**Given material**:
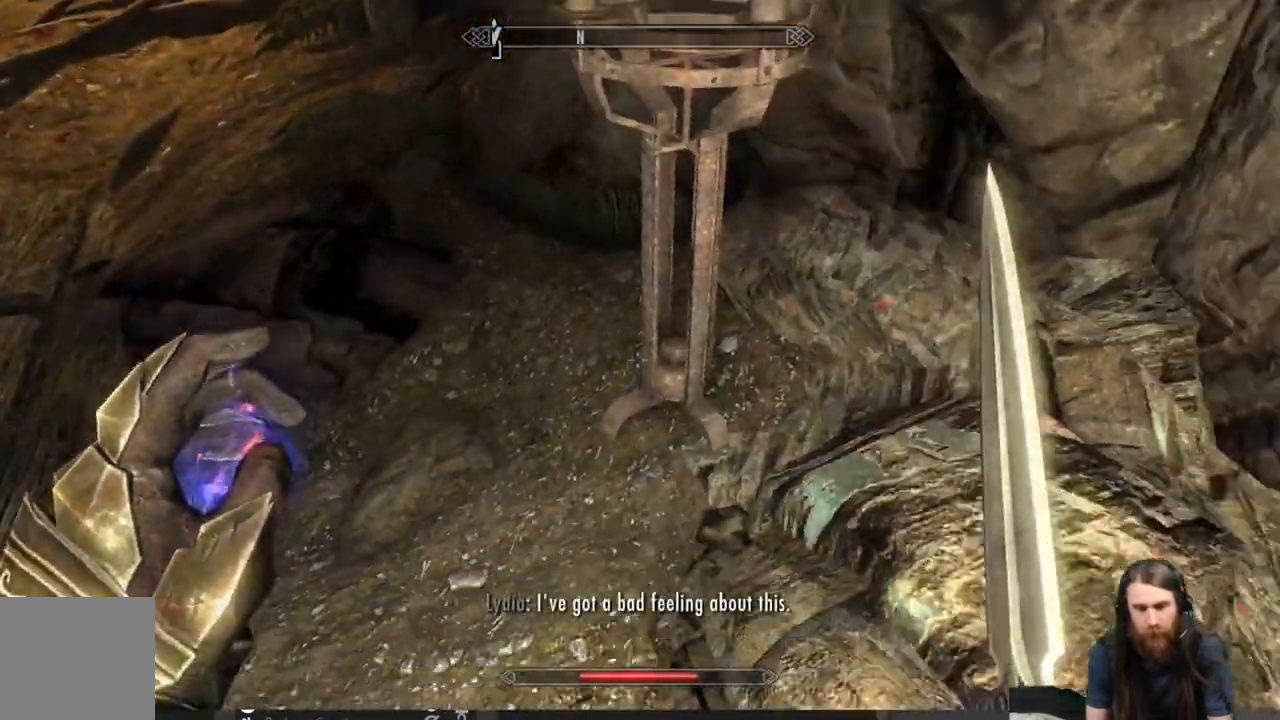
{"buttons": [], "left_stick": "center", "right_stick": "center", "events": [[17, "right_stick", "right"], [117, "right_stick", "center"]]}
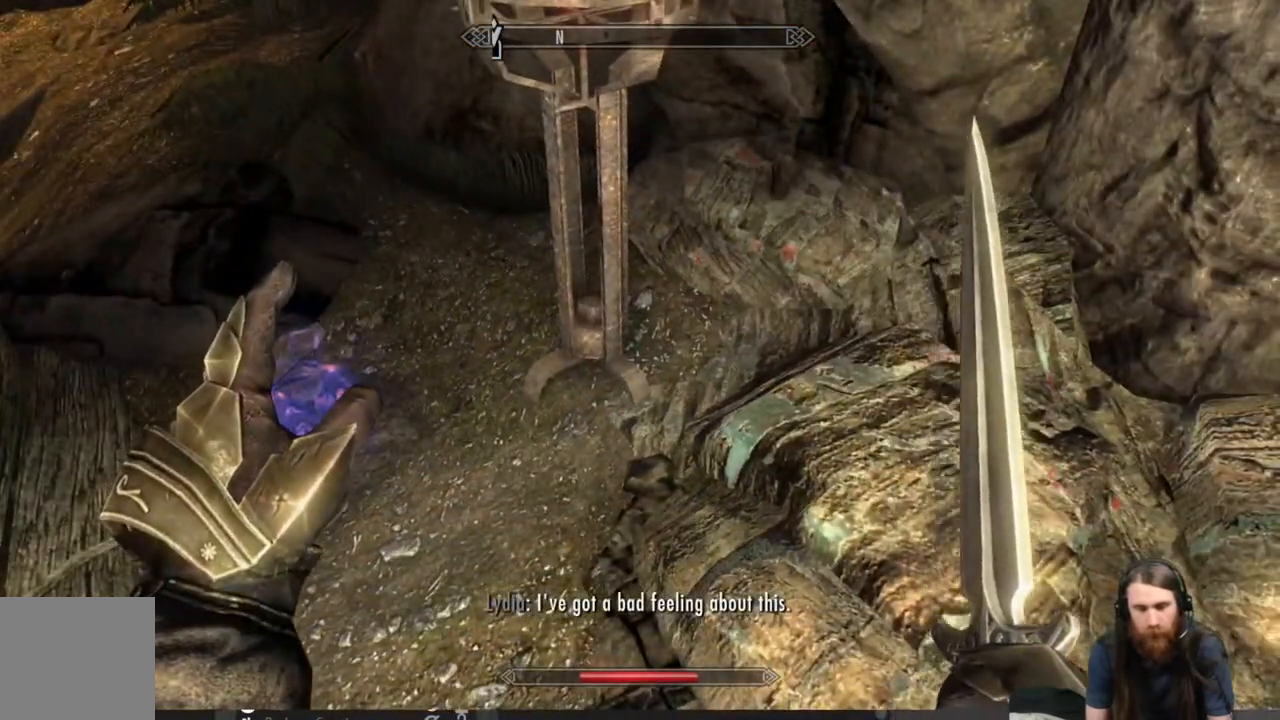
{"buttons": [], "left_stick": "center", "right_stick": "up-left", "events": [[167, "right_stick", "up-left"]]}
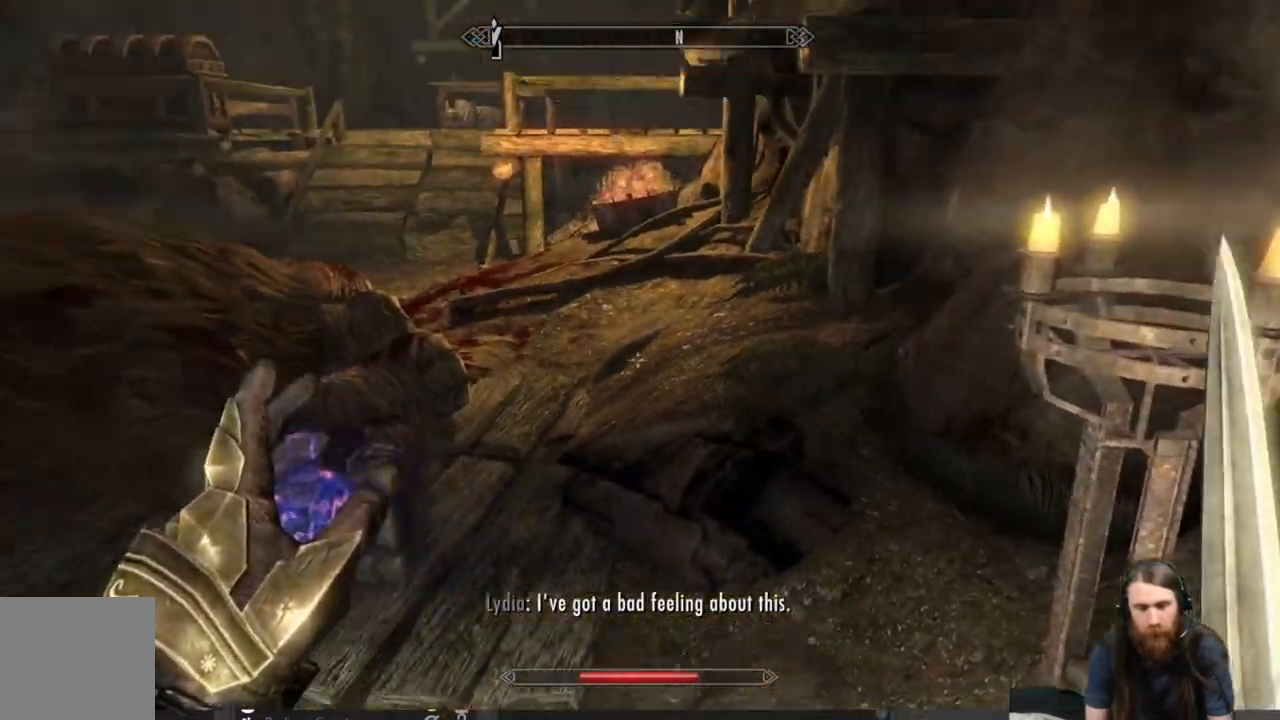
{"buttons": ["DPAD_UP"], "left_stick": "center", "right_stick": "center", "events": [[17, "right_stick", "center"], [100, "left_stick", "up"], [150, "right_stick", "up-left"], [333, "left_stick", "center"], [333, "right_stick", "center"], [467, "DPAD_UP", "down"]]}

**Problem**:
Where the data contains an image, skip the image and copy everything else exactly as it appears.

**Answer box**:
{"buttons": [], "left_stick": "center", "right_stick": "center", "events": [[17, "right_stick", "right"], [117, "right_stick", "center"]]}
{"buttons": [], "left_stick": "center", "right_stick": "up-left", "events": [[167, "right_stick", "up-left"]]}
{"buttons": ["DPAD_UP"], "left_stick": "center", "right_stick": "center", "events": [[17, "right_stick", "center"], [100, "left_stick", "up"], [150, "right_stick", "up-left"], [333, "left_stick", "center"], [333, "right_stick", "center"], [467, "DPAD_UP", "down"]]}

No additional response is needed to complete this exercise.